Windowing before FFT in SciPy - Time & Space Complexity
We want to understand how the time needed to apply a window and then compute an FFT changes as the input size grows.
How does the work increase when we have more data points?
Analyze the time complexity of the following code snippet.
import numpy as np
from scipy.signal import windows
from scipy.fft import fft
n = 1024
signal = np.random.rand(n)
window = windows.hann(n)
windowed_signal = signal * window
fft_result = fft(windowed_signal)
This code creates a window, applies it to a signal, and then computes the FFT of the windowed signal.
Identify the loops, recursion, array traversals that repeat.
- Primary operation: Multiplying each element of the signal by the window (element-wise multiplication) and computing the FFT.
- How many times: Both operations process all n elements once; FFT internally performs about n log n steps.
As the input size n grows, the windowing step grows linearly, but the FFT grows a bit faster.
| Input Size (n) | Approx. Operations |
|---|---|
| 10 | ~10 (window) + ~33 (FFT) |
| 100 | ~100 (window) + ~664 (FFT) |
| 1000 | ~1000 (window) + ~9966 (FFT) |
Pattern observation: The windowing grows straight with n, but FFT grows a bit faster, roughly n times log n.
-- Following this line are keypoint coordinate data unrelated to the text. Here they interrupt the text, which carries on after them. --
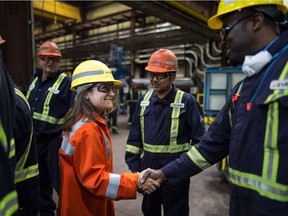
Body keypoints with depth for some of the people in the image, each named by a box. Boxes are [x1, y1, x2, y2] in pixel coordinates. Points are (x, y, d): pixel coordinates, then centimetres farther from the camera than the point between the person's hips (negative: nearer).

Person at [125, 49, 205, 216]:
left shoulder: (187, 101, -11)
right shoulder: (144, 100, 3)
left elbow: (199, 138, -7)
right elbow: (135, 136, 8)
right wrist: (133, 163, 5)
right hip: (148, 166, 5)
Time Complexity: O(n log n)
This means the total time grows a bit faster than just the number of data points, mainly because of the FFT step.
[X] Wrong: "The windowing step dominates the time because it touches every data point."
[OK] Correct: While windowing is linear, the FFT step is more complex and grows faster, so it dominates the total time as input size grows.
Understanding how windowing and FFT scale helps you explain performance in signal processing tasks clearly and confidently.
"What if we replaced the FFT with a slower, direct DFT calculation? How would the time complexity change?"